The insolvency process is a serious undertaking for any business and it’s stressful. But if you make the decision early enough, the range of options available to you are much greater and could even include the opportunity to rescue your business.

Insolvency can either be designed to protect your business or deals with the closure of the company.

Business owner dealing with business insolvency

What is Insolvency?

Insolvency means that you can no longer pay your debts as they become due. It can happen in one of two ways, or both at once.

You can experience cash-flow insolvency which means the business doesn’t have enough accessible cash to pay debts, but still has illiquid assets. Or you might have balance-sheet insolvency which is more serious and means that the debts of the business are greater than its total assets, liquid and illiquid. The former is easier to handle, but the latter typically relies on ceasing trading immediately.

How to Handle Insolvency?

Before handling insolvency, it’s highly recommended that you get expert advice from a licensed professional. Business insolvency is incredibly complex and can be confusing, so having professional advice on your side will ensure you take the right steps.

With that in mind, what options are available for a struggling business?

1. Create an informal arrangement with your creditors

As soon as you are aware of your financial problems, it’s critical that you contact your creditors and let them know the situation. If the financial concerns are temporary, and you’ve spotted them early on, you may be able to arrange a payment plan. However, this doesn’t work if there’s a threat of formal action from creditors.

It’s important to note that these conversations and any arrangements you come to aren’t legally-binding, and a creditor can withdraw from the agreement at any point. But it may serve as a helpful temporary solution that enables your business to continue trading.

2. Enter into a CVA

A CVA, or Company Voluntary Arrangement, is similar to the former suggestion in that it is an arrangement made with creditors to pay off any money owed over a new time period. However, the difference is that this is a binding arrangement for both parties and allows the business to continue trading during and after the arrangement has completed.

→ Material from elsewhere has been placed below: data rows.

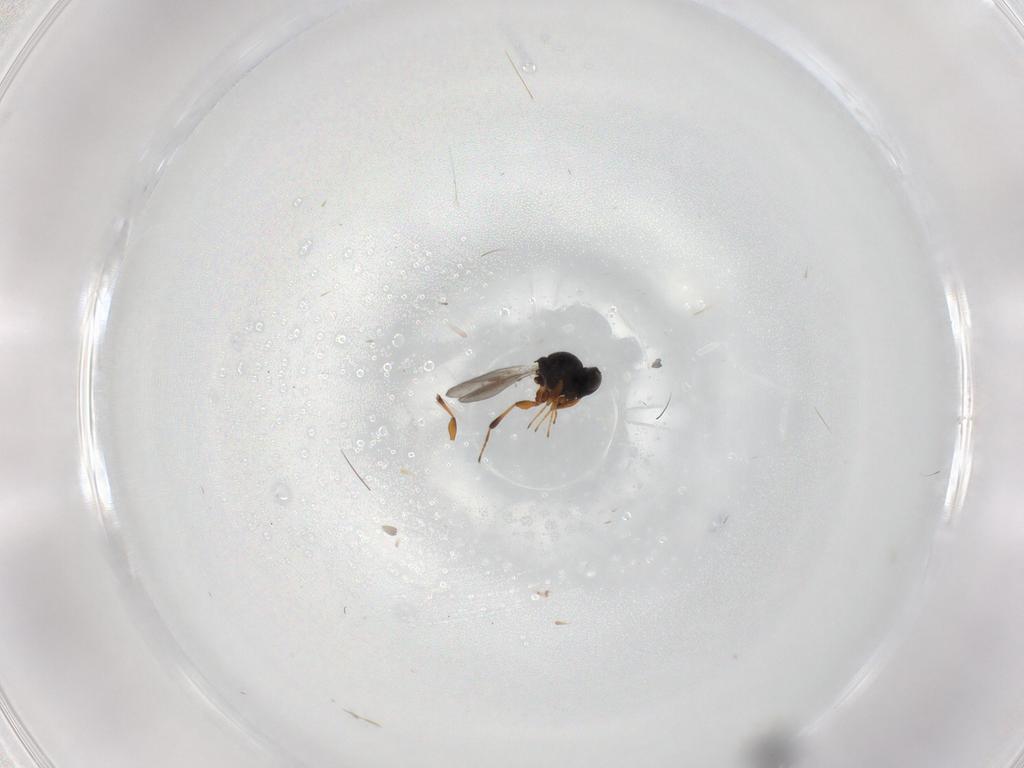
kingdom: Animalia
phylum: Arthropoda
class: Insecta
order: Hymenoptera
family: Platygastridae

Bankruptcy filing help needed

3. Go into administration

Administration can be a difficult decision to make for a business, but it does offer some benefits. It provides respite from any creditor actions and the company can either continue or be sold on.

Administration is a fairly simple process to undertake – the business owner hands over the company to an insolvency practitioner, and they take control of it so that creditors can’t take any legal action without the court’s permission. The administrator will then draw up proposals to either restore company viability, restructure or sell the business, or realise assets to pay creditors.

4. Use administrative receivership

Sometimes known as being ‘in receivership’, this is initiated by the holder of a floating charge which is usually a bank. The holder will appoint a receiver who will be responsible for recovering money owed – this option doesn’t usually involve a court.

The administrative receiver is a private insolvency practitioner, but they’re not the same as the official receiver. The administrative receiver won’t make payments to unsecured creditors, but they are responsible for recovering enough money to pay their costs, the floating charge holder’s debt and preferential creditors.

5. Liquidate the company

Also known as ‘winding up’ a company, liquidation essentially refers to closing the company. The assets are sold and the proceeds of those sales are handed over to preferential creditors to pay off any money owed. However, this will usually not cover all creditors.

Solvent and insolvent businesses can choose this option. If the business is solvent, the term to refer to this process is a member’s voluntary liquidation, and for insolvent companies it is referred to as a creditors voluntary liquidation.

Businessmen having serious talk

Final Thoughts

Insolvency isn’t something any business wants to go through but sometimes it’s necessary to deal with financial difficulties.

Depending on the extent of your debts and losses, you may be able to continue trading or you might need to close the company down. However, an experienced professional will be able to offer expert advice to ensure the decisions made are best suited to your circumstances.